*WHAT IS NEEDED:*
From the records below, please print only the lines from the one containing "<div><span>2</span><span></span><span> a, b" through the one containing "html: none ->", both included. Skip the pictures.

*INPUT DATA:*
────────────────

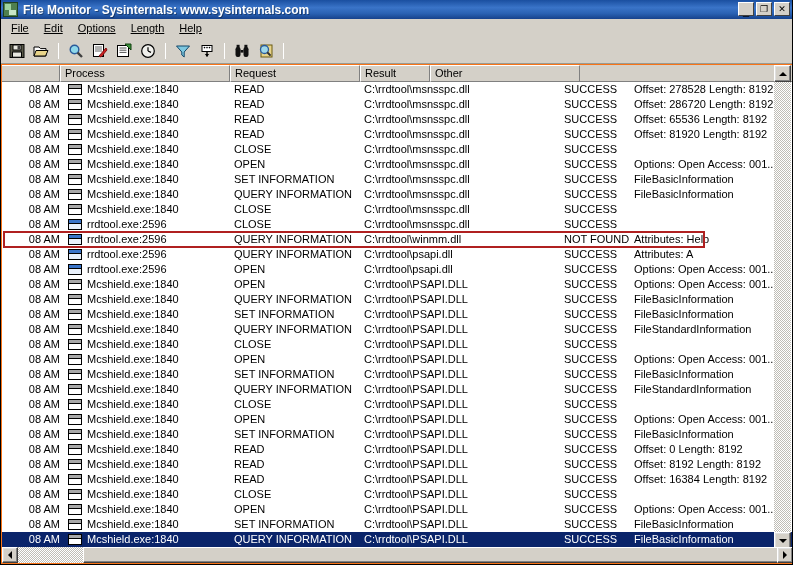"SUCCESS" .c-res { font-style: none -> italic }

────────────────

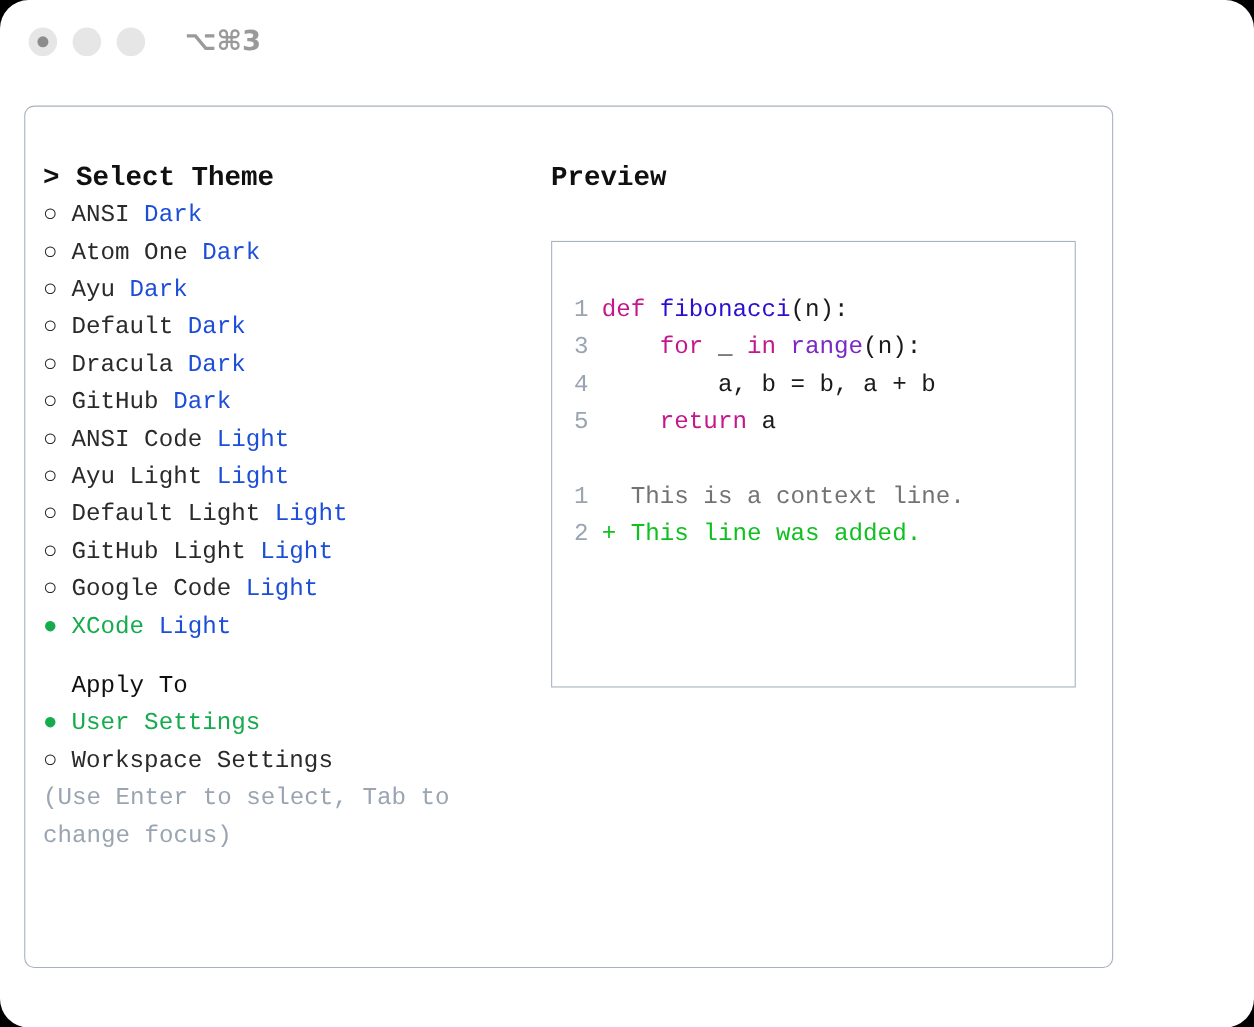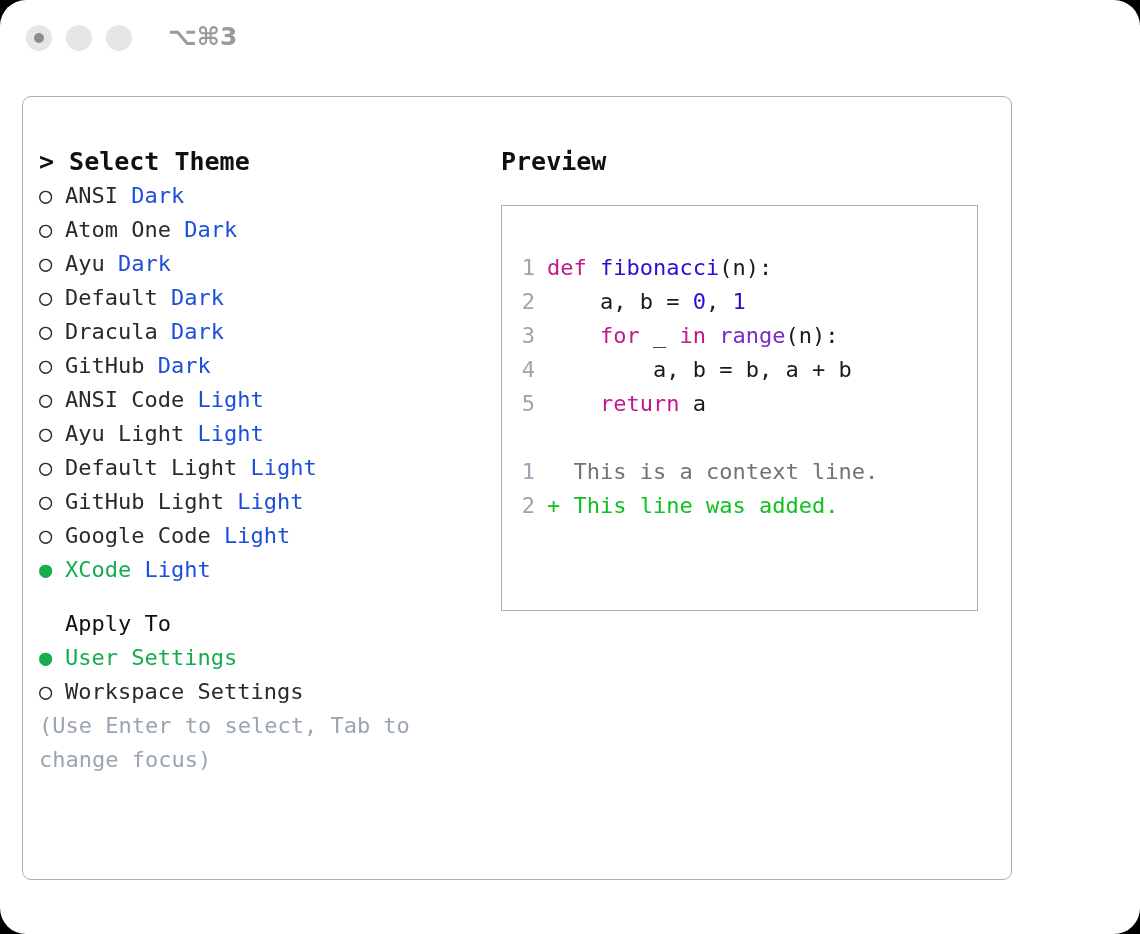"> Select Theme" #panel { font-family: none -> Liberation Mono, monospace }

────────────────

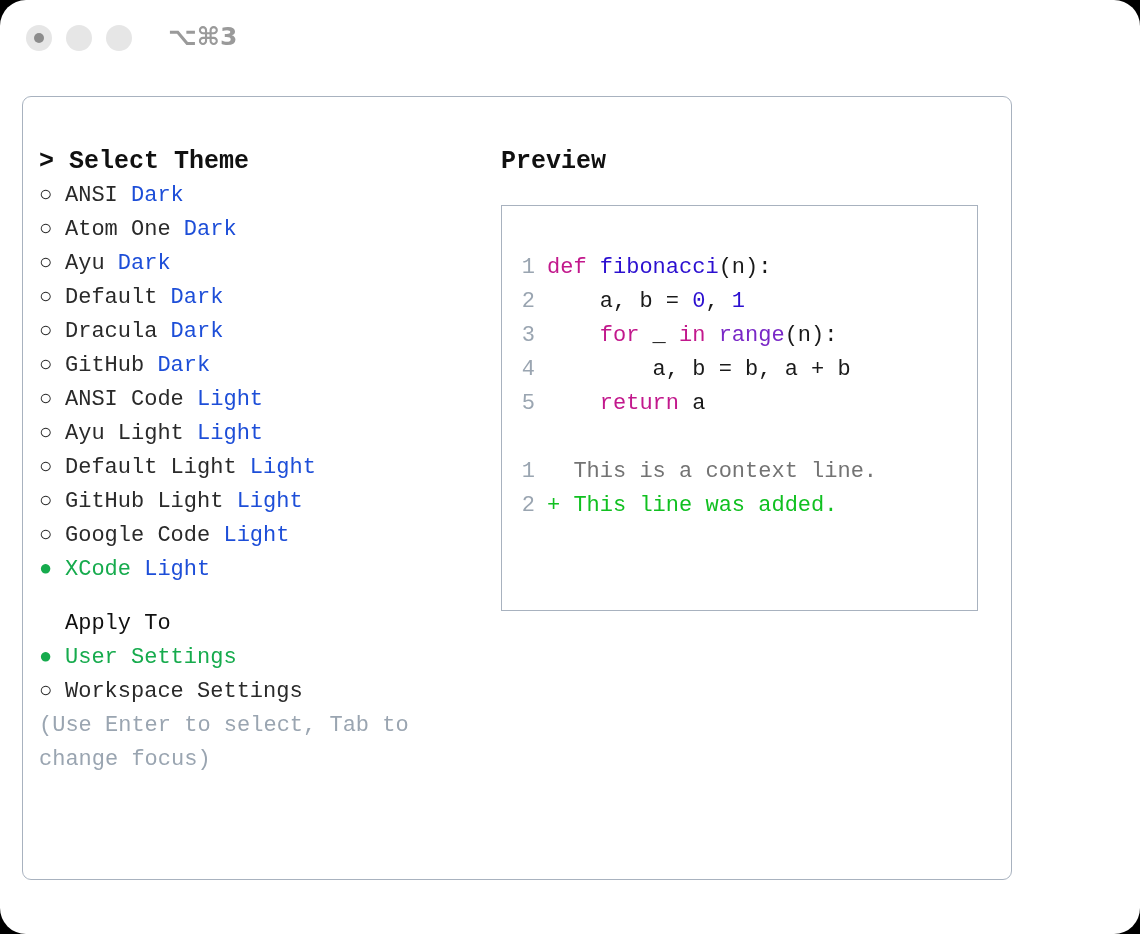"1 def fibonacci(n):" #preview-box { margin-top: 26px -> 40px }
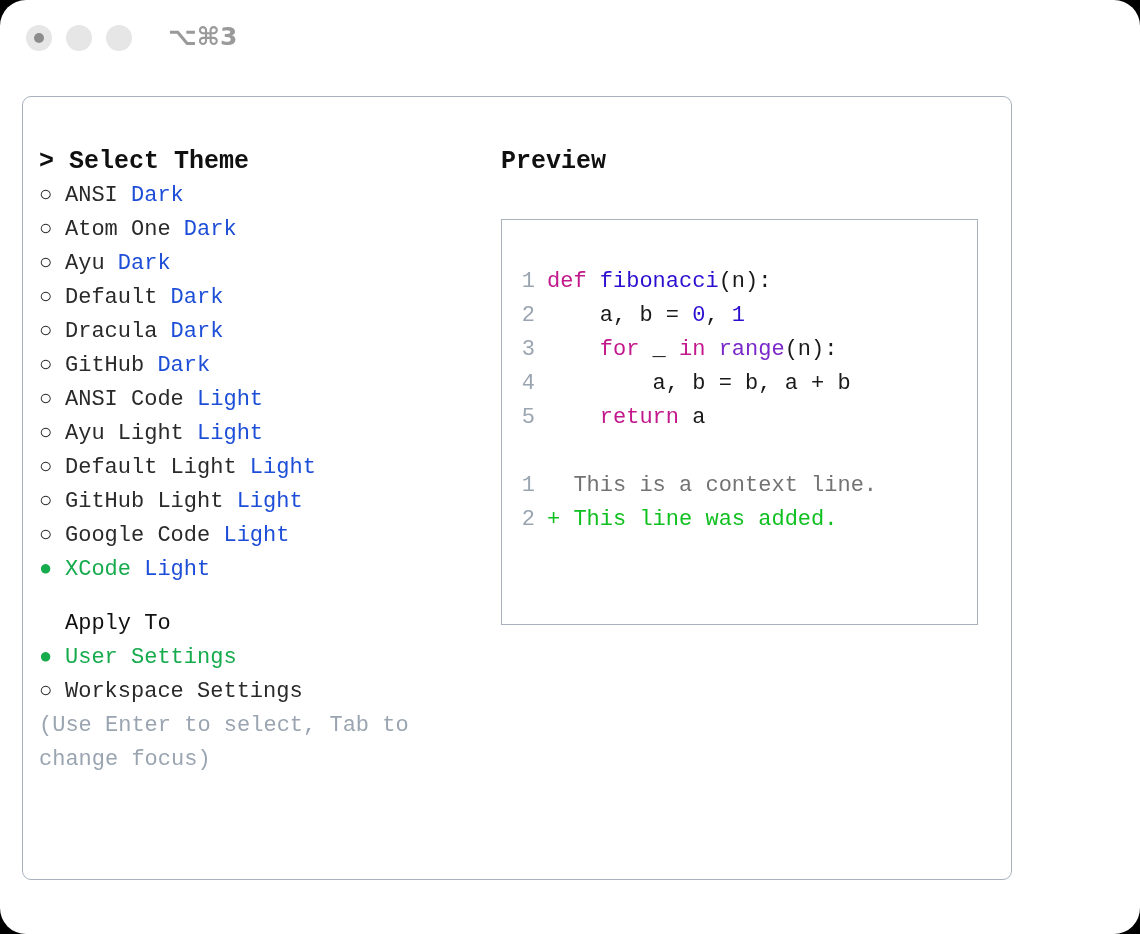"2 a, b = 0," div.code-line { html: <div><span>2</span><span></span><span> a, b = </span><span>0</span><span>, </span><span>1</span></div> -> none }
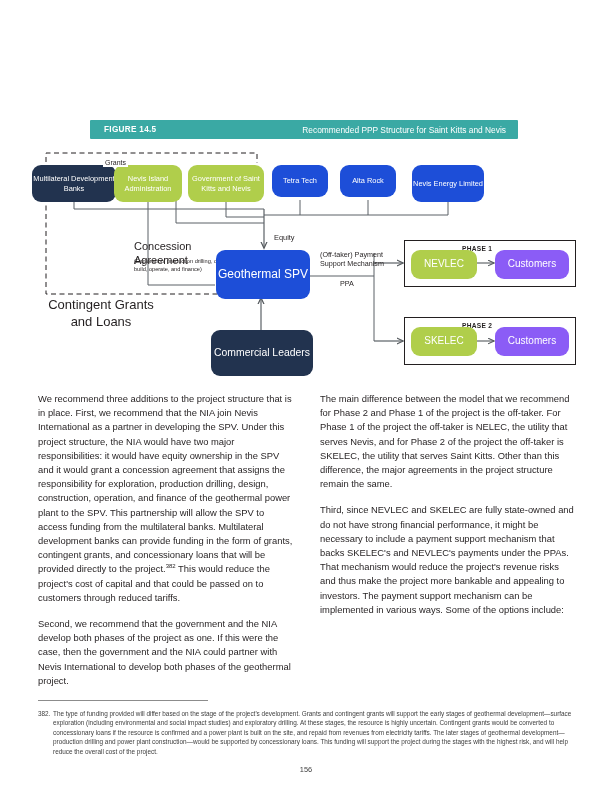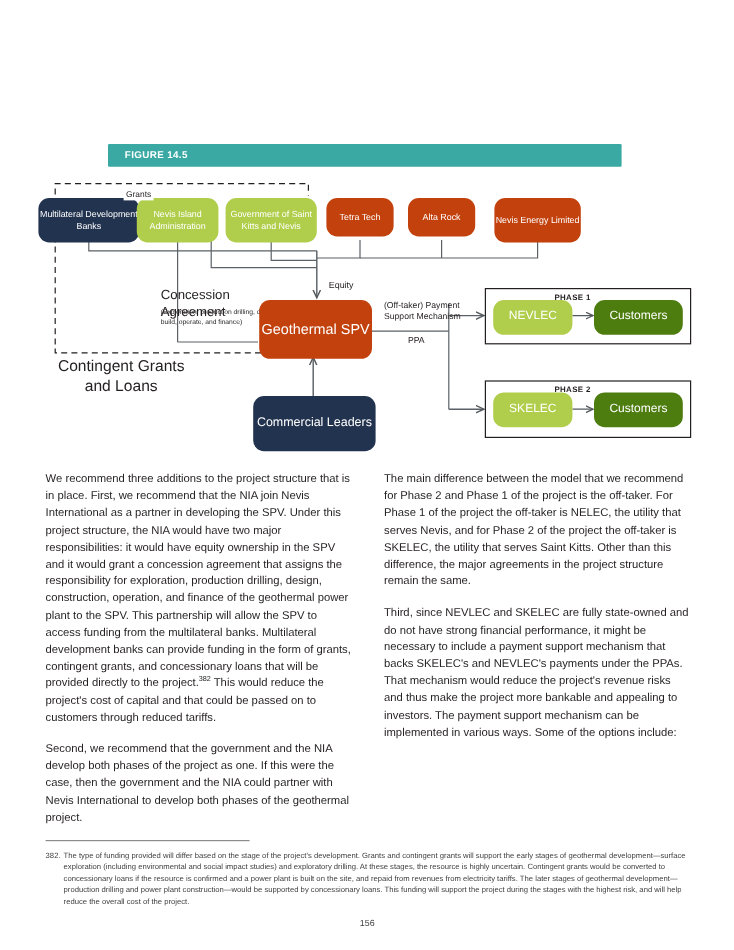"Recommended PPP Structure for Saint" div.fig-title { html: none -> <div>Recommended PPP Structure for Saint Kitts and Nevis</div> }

────────────────

*SOLVED EXERCISE:*
"2 a, b = 0," div.code-line { html: <div><span>2</span><span></span><span> a, b = </span><span>0</span><span>, </span><span>1</span></div> -> none }
"Recommended PPP Structure for Saint" div.fig-title { html: none -> <div>Recommended PPP Structure for Saint Kitts and Nevis</div> }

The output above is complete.